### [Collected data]
•••

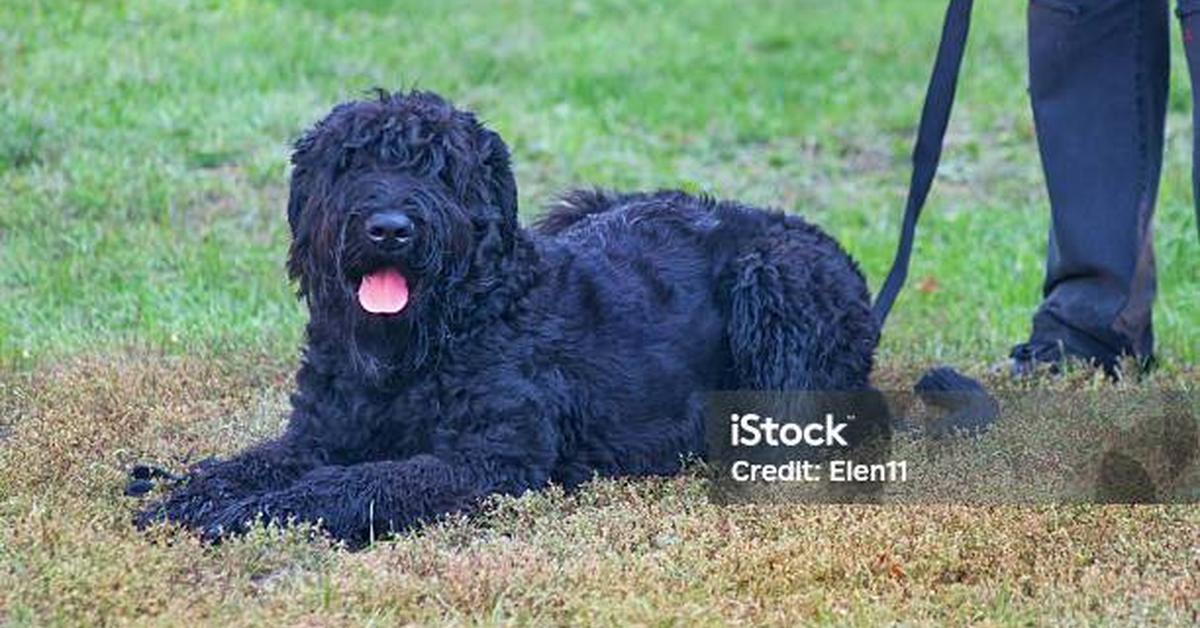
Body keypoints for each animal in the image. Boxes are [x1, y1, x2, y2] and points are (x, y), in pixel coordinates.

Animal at [133, 90, 883, 547]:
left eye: (440, 171)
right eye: (352, 163)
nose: (389, 228)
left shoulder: (484, 460)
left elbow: (349, 483)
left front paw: (245, 513)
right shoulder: (320, 433)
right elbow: (261, 462)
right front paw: (196, 490)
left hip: (773, 280)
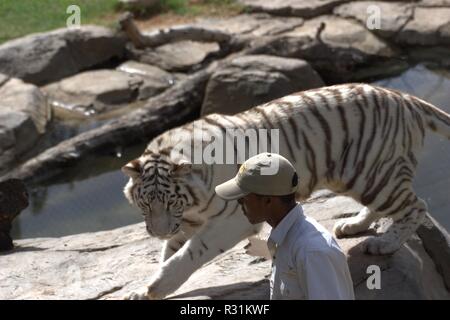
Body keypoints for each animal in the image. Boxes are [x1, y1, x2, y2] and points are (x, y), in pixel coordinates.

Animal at [122, 83, 450, 300]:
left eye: (170, 202)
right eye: (145, 205)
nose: (157, 231)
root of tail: (404, 98)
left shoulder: (232, 220)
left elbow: (186, 256)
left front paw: (154, 288)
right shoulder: (186, 223)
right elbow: (169, 254)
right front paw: (143, 290)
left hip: (372, 174)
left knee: (416, 206)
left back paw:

•••

### [What is expected]
From the records above, print exactly the lines that run from the line with "left eye: (170, 202)" to the line with "left hip: (372, 174)", inclusive.

### [Written reply]
left eye: (170, 202)
right eye: (145, 205)
nose: (157, 231)
root of tail: (404, 98)
left shoulder: (232, 220)
left elbow: (186, 256)
left front paw: (154, 288)
right shoulder: (186, 223)
right elbow: (169, 254)
right front paw: (143, 290)
left hip: (372, 174)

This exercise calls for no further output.